Neues Jahr, gute Vorsätze, gesundes Frühstück: In der Hula Juice Bar beim Grassmarket gibt es nicht nur frisch gepresste Säfte und Smoothies, sondern auch jede Menge Bowls mit frischem Obst und Körnern und die verschiedensten Eiergerichte. Die Location ist wie ein gemütliches Wohnzimmer in Pastellfarben eingerichtet.

11 Uhr: Raus aus Edinburgh, rein ins Neujahr

Der Firth of Forth ist eine Meerenge bei Edinburgh und besonders in den kalten Wintermonaten eine mystische Schönheit. Oft ist es neblig, graue Wolken hängen tief am Himmel und nur selten blitzt die Sonne hindurch. Heute wird der Ort zum Schauplatz eines verrückten Spektakels namens Loony Dook. Verkleidet stürzen sich die „Loony Dookers“ – Schotten und Besucher, die mutig und kälteunempfindlich sind – in die eiskalte Nordsee. 1000 Leute können jedes Jahr mitmachen, die Anmeldung kostet zwölf britische Pfund.

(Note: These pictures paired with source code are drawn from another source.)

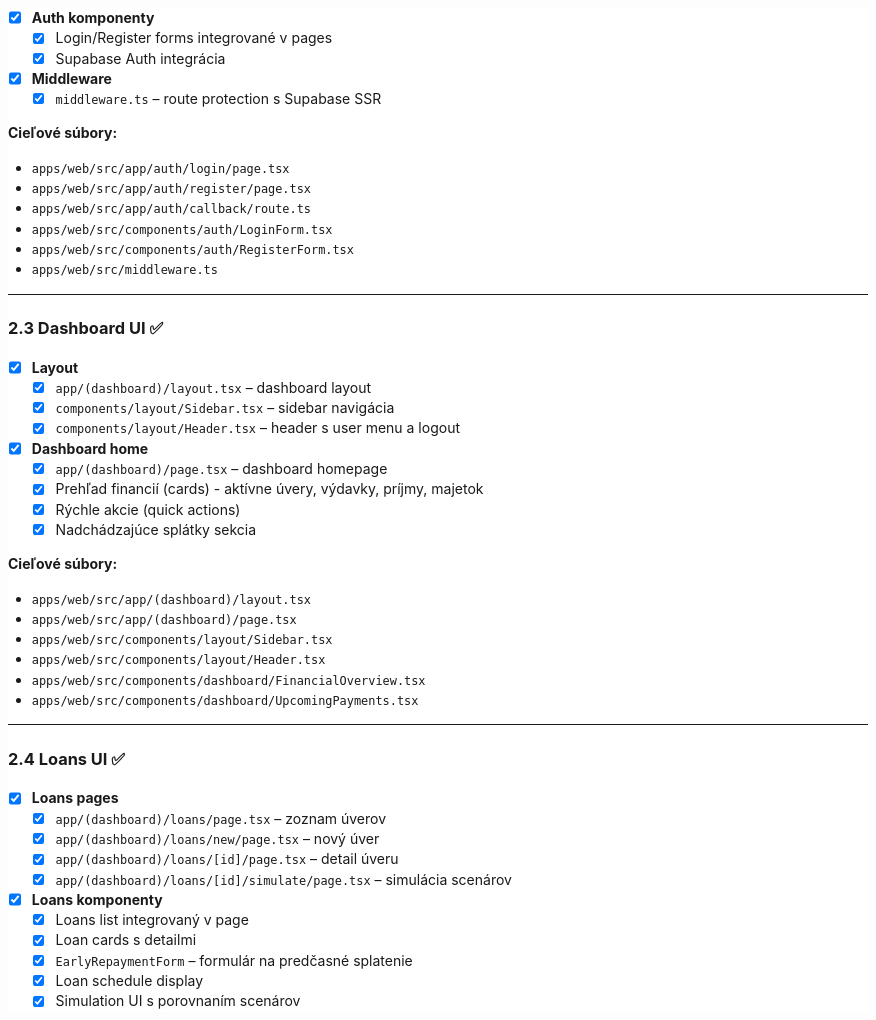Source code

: - [x] **Auth komponenty**
  - [x] Login/Register forms integrované v pages
  - [x] Supabase Auth integrácia

- [x] **Middleware**
  - [x] `middleware.ts` – route protection s Supabase SSR

**Cieľové súbory:**
- `apps/web/src/app/auth/login/page.tsx`
- `apps/web/src/app/auth/register/page.tsx`
- `apps/web/src/app/auth/callback/route.ts`
- `apps/web/src/components/auth/LoginForm.tsx`
- `apps/web/src/components/auth/RegisterForm.tsx`
- `apps/web/src/middleware.ts`

---

### 2.3 Dashboard UI ✅

- [x] **Layout**
  - [x] `app/(dashboard)/layout.tsx` – dashboard layout
  - [x] `components/layout/Sidebar.tsx` – sidebar navigácia
  - [x] `components/layout/Header.tsx` – header s user menu a logout

- [x] **Dashboard home**
  - [x] `app/(dashboard)/page.tsx` – dashboard homepage
  - [x] Prehľad financií (cards) - aktívne úvery, výdavky, príjmy, majetok
  - [x] Rýchle akcie (quick actions)
  - [x] Nadchádzajúce splátky sekcia

**Cieľové súbory:**
- `apps/web/src/app/(dashboard)/layout.tsx`
- `apps/web/src/app/(dashboard)/page.tsx`
- `apps/web/src/components/layout/Sidebar.tsx`
- `apps/web/src/components/layout/Header.tsx`
- `apps/web/src/components/dashboard/FinancialOverview.tsx`
- `apps/web/src/components/dashboard/UpcomingPayments.tsx`

---

### 2.4 Loans UI ✅

- [x] **Loans pages**
  - [x] `app/(dashboard)/loans/page.tsx` – zoznam úverov
  - [x] `app/(dashboard)/loans/new/page.tsx` – nový úver
  - [x] `app/(dashboard)/loans/[id]/page.tsx` – detail úveru
  - [x] `app/(dashboard)/loans/[id]/simulate/page.tsx` – simulácia scenárov

- [x] **Loans komponenty**
  - [x] Loans list integrovaný v page
  - [x] Loan cards s detailmi
  - [x] `EarlyRepaymentForm` – formulár na predčasné splatenie
  - [x] Loan schedule display
  - [x] Simulation UI s porovnaním scenárov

Schleppen sich dort nur übernächtigte Partymenschen hin, um mit einem Schlag wieder fit zu werden? Falsch! Viele planen das Bad von langer Hand und tragen sogar farbenfrohe Kostüme. Am einfachsten kommt man mit dem Mietauto nach South Queensferry. Busse und Züge bedienen die Haltestelle Dalmeny. Einen fixen Zeitpunkt für das Spektakel gibt es nicht, denn es hängt von den Gezeiten ab, wann die Schwimmer in die Nordsee dürfen. Bevor sie sich in die Fluten stürzen (oder nur kurz eintauchen), gibt es eine laute, bunte Parade in dem kleinen Ort. Die „Loony Dookers“ marschieren durch die Straßen – manche nur in Badehose und Bikini, andere in karnevalsähnlichen Kostümen. Vom Pirat über den Pilot bis zum Monster von Loch Ness ist fast alles dabei. 

Unser Fazit: Silvester wird irgendwie überbewertet. Jedes Jahr ist es ein großes Hin und Her: feiern, entspannter Spieleabend – oder doch mal etwas ganz anderes? Der Hogmanay in Schottland ist für uns der beste Weg, um ins neue Jahr zu starten.